> _Textabschnitt_
Abs. 1 Z 2 des mit "Voraussetzung für den rechtmäßigen Aufenthalt im Bundesgebiet" betitelten § 31 FPG idgF BGBl. I Nr. 27/2020 lautet wie folgt:
"(1) Fremde halten sich rechtmäßig im Bundesgebiet auf,
1. ...,
2. wenn sie auf Grund einer Aufenthaltsberechtigung oder einer Dokumentation des Aufenthaltsrechtes nach dem Niederlassungs- und Aufenthaltsgesetz zur Niederlassung oder zum Aufenthalt oder auf Grund einer Verordnung für Vertriebene zum Aufenthalt berechtigt sind;"

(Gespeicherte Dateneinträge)

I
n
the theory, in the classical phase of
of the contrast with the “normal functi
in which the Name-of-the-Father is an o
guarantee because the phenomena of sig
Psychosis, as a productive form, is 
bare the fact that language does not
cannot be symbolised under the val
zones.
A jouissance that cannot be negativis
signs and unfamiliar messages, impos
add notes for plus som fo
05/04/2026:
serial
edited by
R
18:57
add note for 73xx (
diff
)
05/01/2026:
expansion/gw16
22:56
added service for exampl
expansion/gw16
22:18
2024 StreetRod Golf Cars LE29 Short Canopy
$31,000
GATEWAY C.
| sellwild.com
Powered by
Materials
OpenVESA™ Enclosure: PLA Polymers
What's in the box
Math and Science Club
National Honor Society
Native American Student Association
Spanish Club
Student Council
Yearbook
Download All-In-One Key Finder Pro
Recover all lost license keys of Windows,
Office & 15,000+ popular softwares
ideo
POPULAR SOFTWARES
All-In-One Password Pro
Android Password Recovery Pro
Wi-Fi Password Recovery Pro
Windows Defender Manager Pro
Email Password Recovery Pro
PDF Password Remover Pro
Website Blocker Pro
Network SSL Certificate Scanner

==

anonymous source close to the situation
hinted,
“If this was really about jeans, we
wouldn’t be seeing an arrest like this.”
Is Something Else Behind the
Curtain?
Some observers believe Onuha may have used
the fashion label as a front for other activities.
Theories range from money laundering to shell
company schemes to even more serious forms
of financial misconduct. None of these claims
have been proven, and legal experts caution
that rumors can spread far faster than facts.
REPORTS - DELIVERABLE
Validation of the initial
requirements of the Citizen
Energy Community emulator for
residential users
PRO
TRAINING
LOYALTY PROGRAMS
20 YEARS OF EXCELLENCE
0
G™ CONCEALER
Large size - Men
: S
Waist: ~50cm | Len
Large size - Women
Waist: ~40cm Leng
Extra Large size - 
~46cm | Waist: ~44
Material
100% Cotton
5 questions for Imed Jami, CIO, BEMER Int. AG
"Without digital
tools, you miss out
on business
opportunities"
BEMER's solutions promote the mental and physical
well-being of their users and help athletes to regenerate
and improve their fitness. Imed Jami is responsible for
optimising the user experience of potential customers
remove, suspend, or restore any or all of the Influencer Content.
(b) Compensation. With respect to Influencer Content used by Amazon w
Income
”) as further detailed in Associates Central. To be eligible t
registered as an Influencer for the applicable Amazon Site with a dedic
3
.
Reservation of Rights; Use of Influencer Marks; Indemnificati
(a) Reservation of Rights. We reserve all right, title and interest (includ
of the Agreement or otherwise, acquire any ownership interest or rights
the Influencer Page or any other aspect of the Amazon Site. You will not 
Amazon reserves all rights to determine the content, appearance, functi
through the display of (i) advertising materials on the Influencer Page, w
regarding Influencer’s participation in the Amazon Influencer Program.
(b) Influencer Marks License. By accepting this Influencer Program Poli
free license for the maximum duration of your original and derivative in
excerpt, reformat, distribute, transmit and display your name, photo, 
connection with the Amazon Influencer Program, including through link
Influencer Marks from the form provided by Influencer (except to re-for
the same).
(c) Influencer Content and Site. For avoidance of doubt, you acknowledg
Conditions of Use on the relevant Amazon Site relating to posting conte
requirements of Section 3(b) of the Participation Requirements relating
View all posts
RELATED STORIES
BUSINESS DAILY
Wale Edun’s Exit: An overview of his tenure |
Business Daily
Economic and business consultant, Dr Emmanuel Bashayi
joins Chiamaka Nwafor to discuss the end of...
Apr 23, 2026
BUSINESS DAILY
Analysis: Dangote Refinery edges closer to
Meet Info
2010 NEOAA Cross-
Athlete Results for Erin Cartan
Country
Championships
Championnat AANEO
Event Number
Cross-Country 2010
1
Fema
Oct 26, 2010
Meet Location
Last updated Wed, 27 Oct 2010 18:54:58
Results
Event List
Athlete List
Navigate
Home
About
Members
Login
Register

--

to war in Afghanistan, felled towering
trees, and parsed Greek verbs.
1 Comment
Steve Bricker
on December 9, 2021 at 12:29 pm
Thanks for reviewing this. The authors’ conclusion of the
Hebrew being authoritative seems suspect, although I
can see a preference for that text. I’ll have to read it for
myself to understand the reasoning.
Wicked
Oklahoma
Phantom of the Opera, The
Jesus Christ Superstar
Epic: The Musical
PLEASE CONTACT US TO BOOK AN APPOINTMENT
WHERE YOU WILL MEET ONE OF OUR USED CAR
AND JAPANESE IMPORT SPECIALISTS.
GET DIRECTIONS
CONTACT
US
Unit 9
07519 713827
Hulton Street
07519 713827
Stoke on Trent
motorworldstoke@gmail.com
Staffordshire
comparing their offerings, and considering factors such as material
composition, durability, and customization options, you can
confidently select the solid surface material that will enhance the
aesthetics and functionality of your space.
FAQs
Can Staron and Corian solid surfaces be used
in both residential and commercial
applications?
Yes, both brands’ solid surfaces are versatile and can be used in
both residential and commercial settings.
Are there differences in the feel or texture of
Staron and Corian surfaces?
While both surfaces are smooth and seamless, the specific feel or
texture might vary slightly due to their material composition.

> _Aufgabenstellung_
Führe den Gesetzestext zum rechtmäßigen Aufenthalt im Bundesgebiet im Anschluss an seinen letzten Satz weiter. Die Auflistung ist eigenständiges Material und hat mit dem Gesetzestext zum rechtmäßigen Aufenthalt nichts zu tun.

> _Ergebnis der Aufgabe_
Abs. 1 des mit "Verlängerungsverfahren" betitelten § 24 Niederlassungs- und Aufenthaltsgesetz (NAG) idgF BGBl. I Nr. 24/2020 lautet wie folgt:
"(1) Verlängerungsanträge (§ 2 Abs. 1 Z 11) sind vor Ablauf der Gültigkeitsdauer des Aufenthaltstitels, frühestens jedoch drei Monate vor diesem Zeitpunkt, bei der örtlich zuständigen Behörde im Inland einzubringen; § 23 gilt. Danach gelten Anträge als Erstanträge. Nach Stellung eines Verlängerungsantrages ist der Antragsteller, unbeschadet der Bestimmungen nach dem FPG, bis zur rechtskräftigen Entscheidung über den Antrag weiterhin rechtmäßig im Bundesgebiet aufhältig. Über die rechtzeitige Antragstellung kann dem Fremden auf begründeten Antrag eine einmalige Bestätigung im Reisedokument angebracht werden, die keine längere Gültigkeitsdauer als drei Monate aufweisen darf. Diese Bestätigung berechtigt zur visumfreien Einreise in das Bundesgebiet. Der Bundesminister für Inneres ist ermächtigt, Form und Inhalt der Bestätigung durch Verordnung zu regeln."
Abs. 3 Z 3 des mit "Niederlassungsbewilligung" betitelten § 43 NAG idgF BGBl. I Nr. 24/2020 lautet wie folgt:
"(3) Im Bundesgebiet aufhältigen Drittstaatsangehörigen ist ein Aufenthaltstitel "Niederlassungsbewilligung" zu erteilen, wenn sie seit zwölf Monaten über,
1. ...,
3. eine "Aufenthaltsberechtigung" gemäß § 55 Abs. 2 AsylG 2005 oder
verfügen."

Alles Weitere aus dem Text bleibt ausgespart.